The democratic Russian politician Boris Nemtsov, who appeared before Congress to advocate expanding the Magnitsky Act, was gunned down on a bridge just outside the Kremlin in February 2015. His colleague Vladimir Kara-Murza, another vocal proponent of the act, was twice brought close to death by poisoning. Alexander Perepilichny, a Russian oligarch who gave Browder documents that incriminated a Russian tax official in the Hermitage fraud, dropped dead outside his London home at age forty-four in November 2012. As the inquest into his death continues, a highly classified 2016 US intelligence report on Russian political assassinations is said to assert that Perepilichny was killed on orders from the Kremlin. More recently, a lawyer for the Magnitsky family, Nikolai Gorokhov, almost died after a mysterious fall from his apartment window in Moscow in March 2017, shortly before he was to testify in the Prevezon case.

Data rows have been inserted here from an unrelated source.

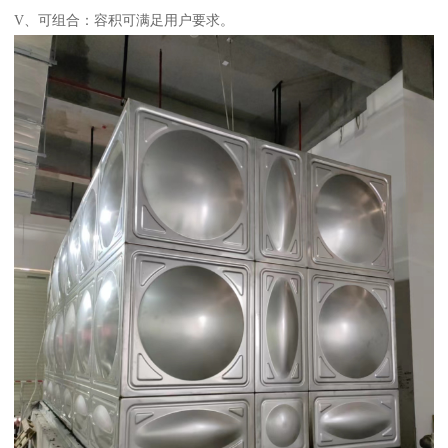
V、可组合：容积可满足用户要求。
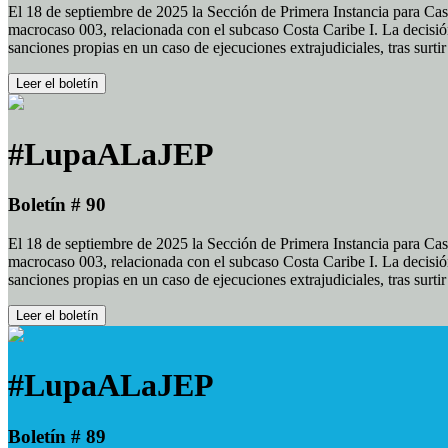
El 18 de septiembre de 2025 la Sección de Primera Instancia para Cas
macrocaso 003, relacionada con el subcaso Costa Caribe I. La decisión
sanciones propias en un caso de ejecuciones extrajudiciales, tras surt
Leer el boletín
#LupaALaJEP
Boletín # 90
El 18 de septiembre de 2025 la Sección de Primera Instancia para Cas
macrocaso 003, relacionada con el subcaso Costa Caribe I. La decisión
sanciones propias en un caso de ejecuciones extrajudiciales, tras surt
Leer el boletín
#LupaALaJEP
Boletín # 89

Browder has said many times that the Kremlin would like to assassinate him. One wonders why he still risks fighting for the Magnitsky cause. According to Andreas Gross, who was struck when he met Browder by his deeply emotional reaction to Magnitsky’s death, Browder believes that he himself was the intended victim of the Russian conspiracy and that Magnitsky was targeted in his stead. “This goes a long way,” Gross observed, “towards explaining [his] dogged, sometimes slightly overdone, worldwide lobbying campaign to obtain ‘justice for Sergei.’” Perhaps, too, Browder realizes that the arbitrary, lawless Russian system that destroyed Magnitsky was the same system that allowed him to make such large amounts of money in the early Putin years.